▸ Try it
Nothing but the lines from the first line of the records through the line with "Document page, 1241x1754 pixels." should be output, exactly as written and free of pictures.

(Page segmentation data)
☆ ☆ ☆ ☆

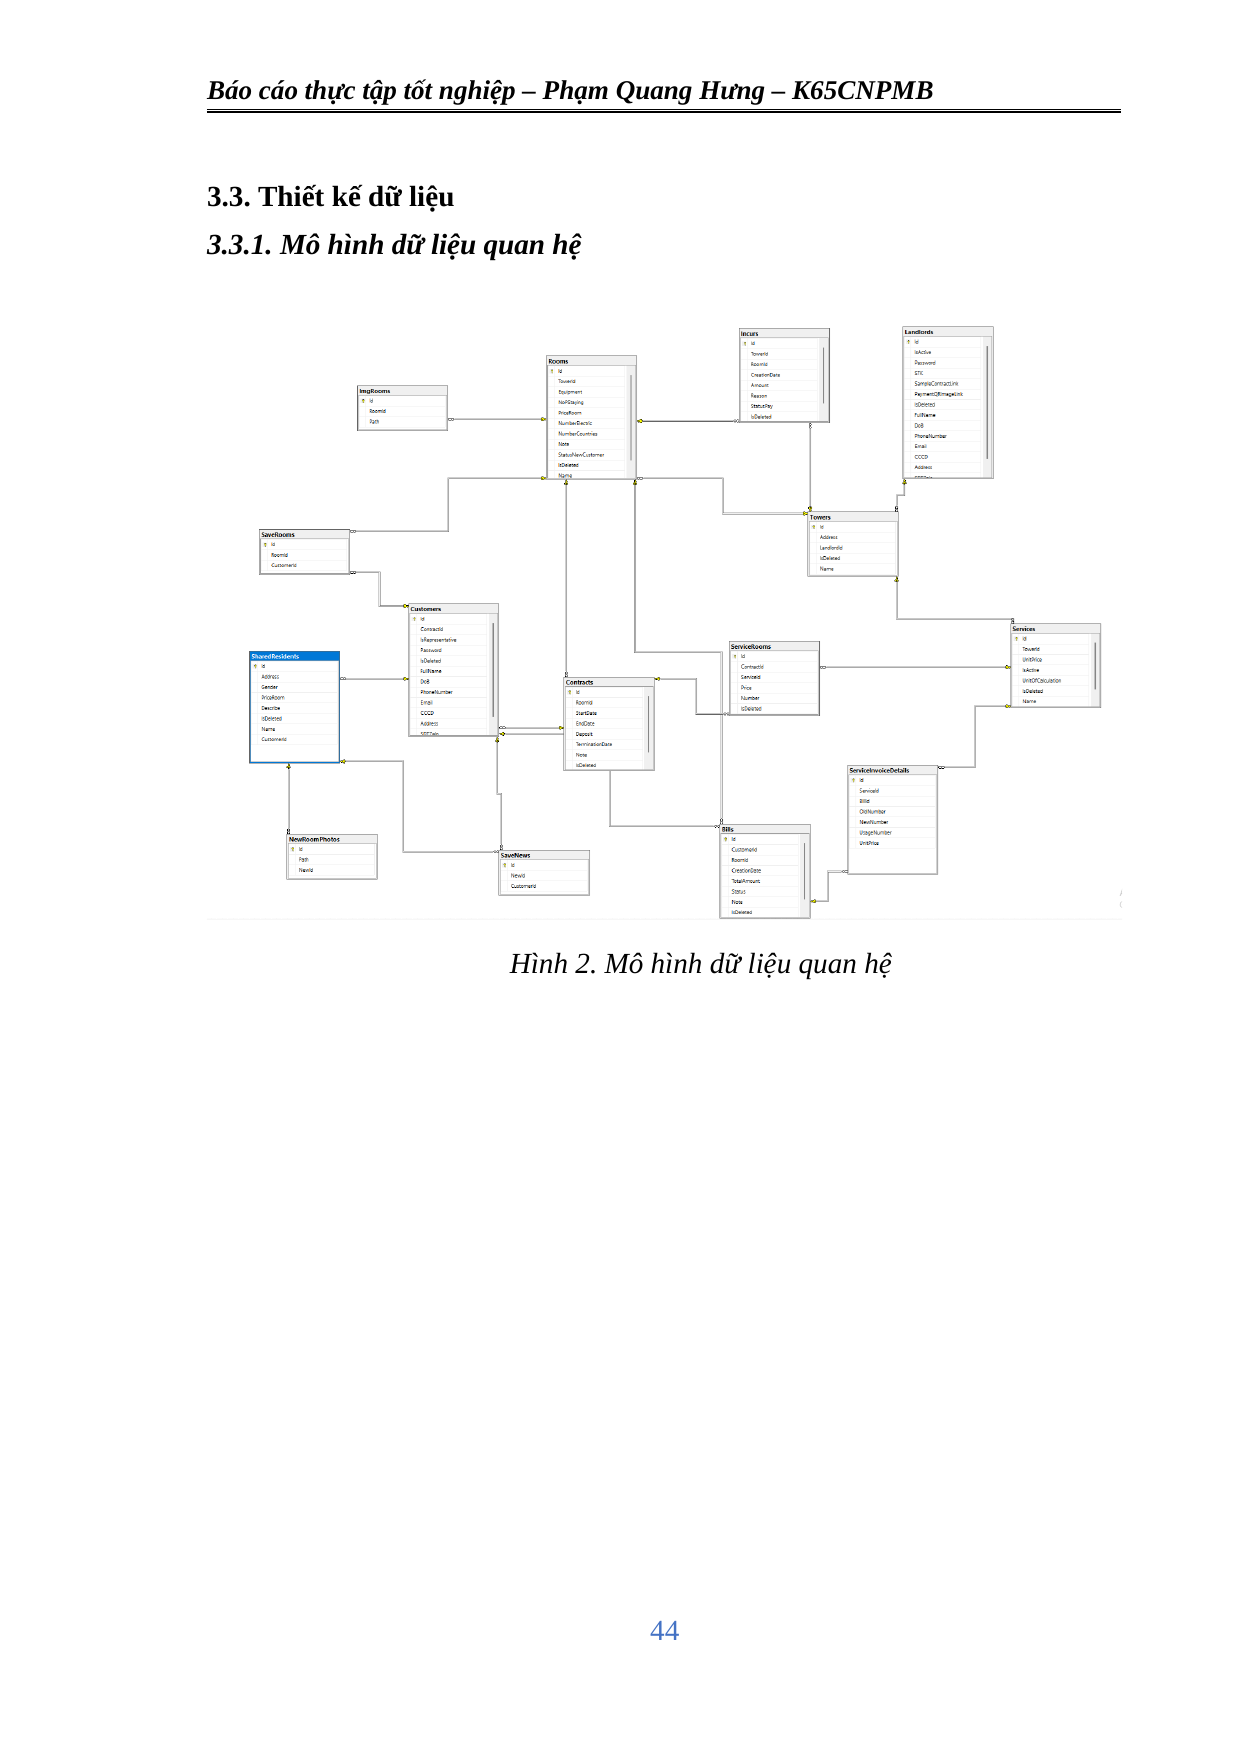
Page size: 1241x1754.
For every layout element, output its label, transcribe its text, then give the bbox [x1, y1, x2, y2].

subtitle Hình . Mô hình dữ liệu quan hệ [282, 946, 1122, 979]
picture [206, 275, 1123, 920]
subtitle 3.3.1. Mô hình dữ liệu quan hệ [207, 227, 1122, 261]
subtitle 3.3. Thiết kế dữ liệu [207, 179, 1122, 213]
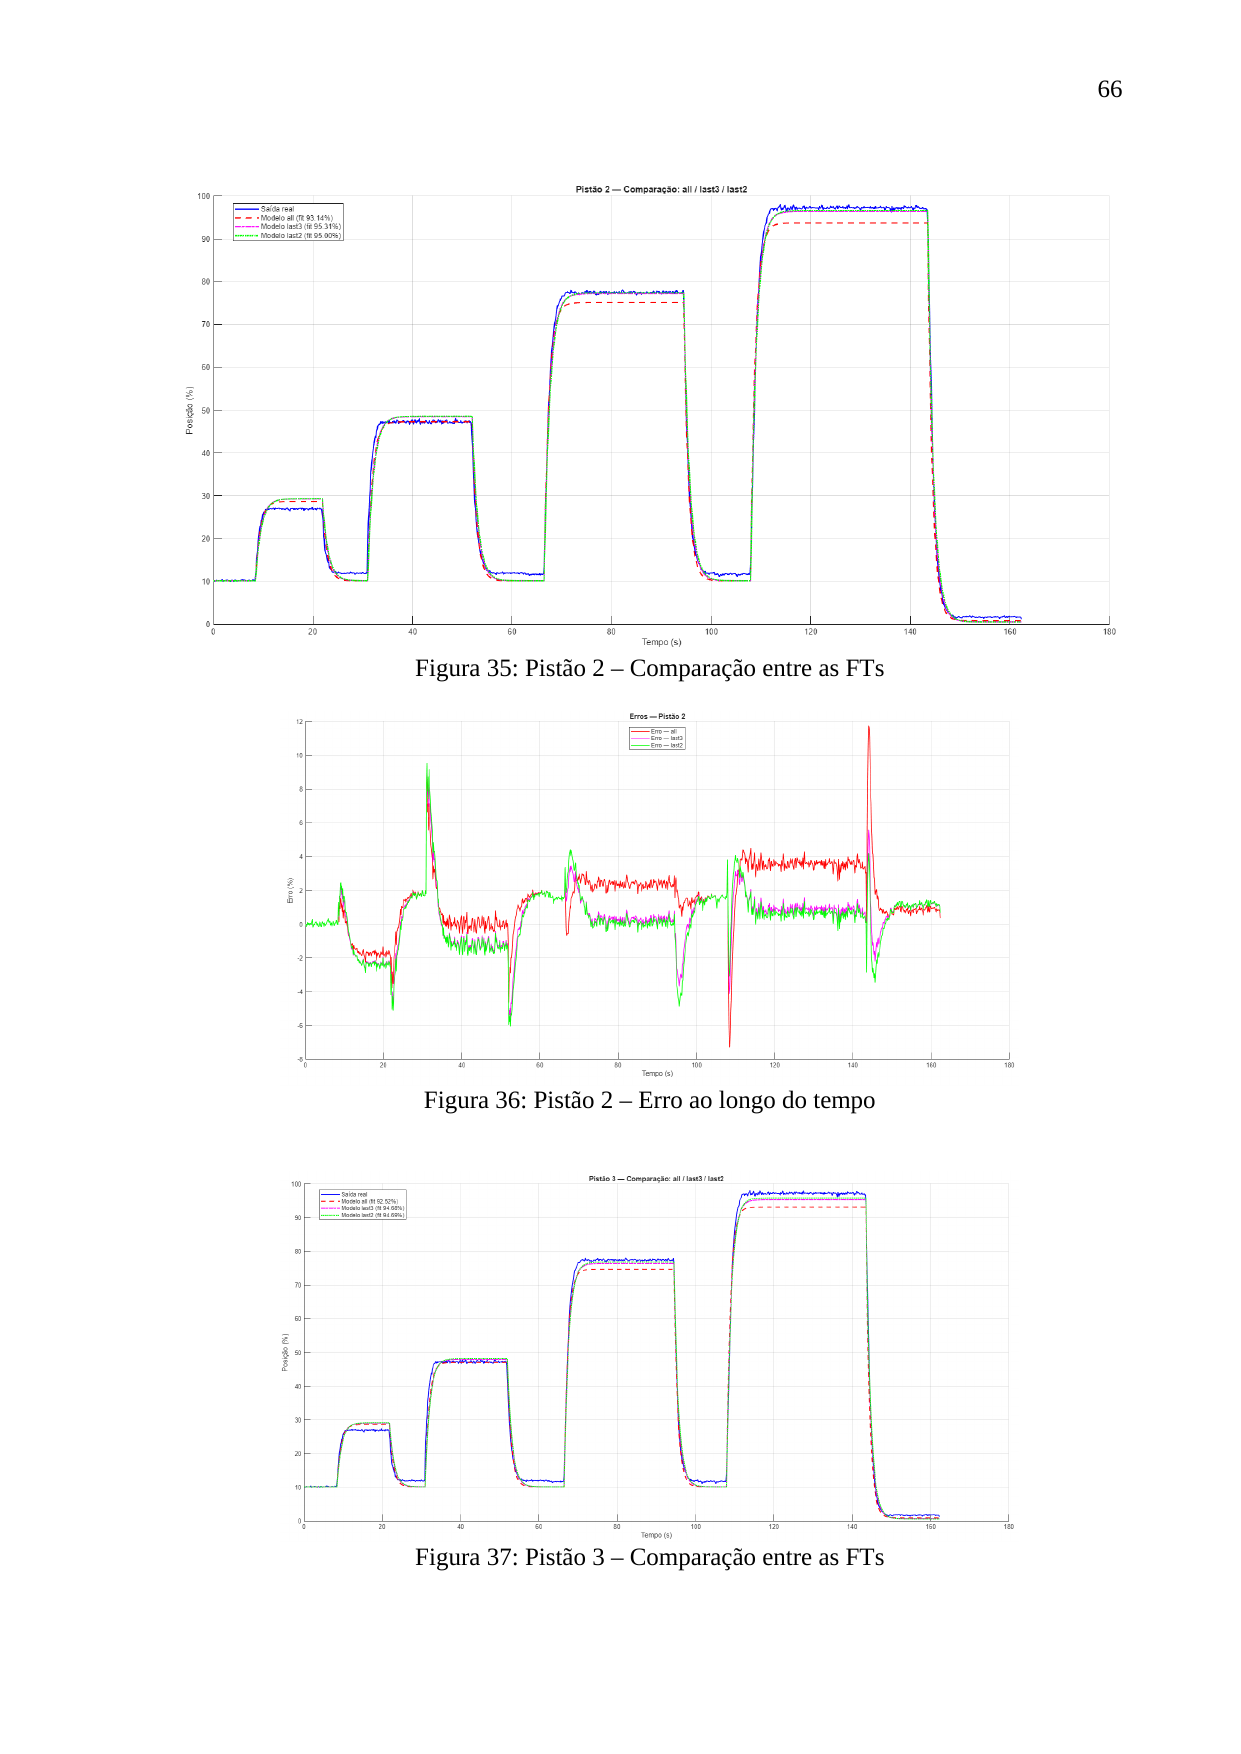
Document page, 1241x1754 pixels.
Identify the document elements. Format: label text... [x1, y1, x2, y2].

text Figura 40: Pistão 3 – Comparação entre as FTs [177, 1542, 1122, 1570]
text Figura 39: Pistão 2 – Erro ao longo do tempo [177, 1085, 1122, 1114]
picture [280, 1171, 1019, 1542]
picture [177, 177, 1123, 654]
text Figura 38: Pistão 2 – Comparação entre as FTs [177, 654, 1122, 682]
picture [280, 711, 1019, 1086]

☆ ☆ ☆ ☆

▸ Answer to this problem
Page size: 1241x1754.
For every layout element, output its label, transcribe its text, then give the bbox [x1, y1, x2, y2].

subtitle Hình . Mô hình dữ liệu quan hệ [282, 946, 1122, 979]
picture [206, 275, 1123, 920]
subtitle 3.3.1. Mô hình dữ liệu quan hệ [207, 227, 1122, 261]
subtitle 3.3. Thiết kế dữ liệu [207, 179, 1122, 213]
Document page, 1241x1754 pixels.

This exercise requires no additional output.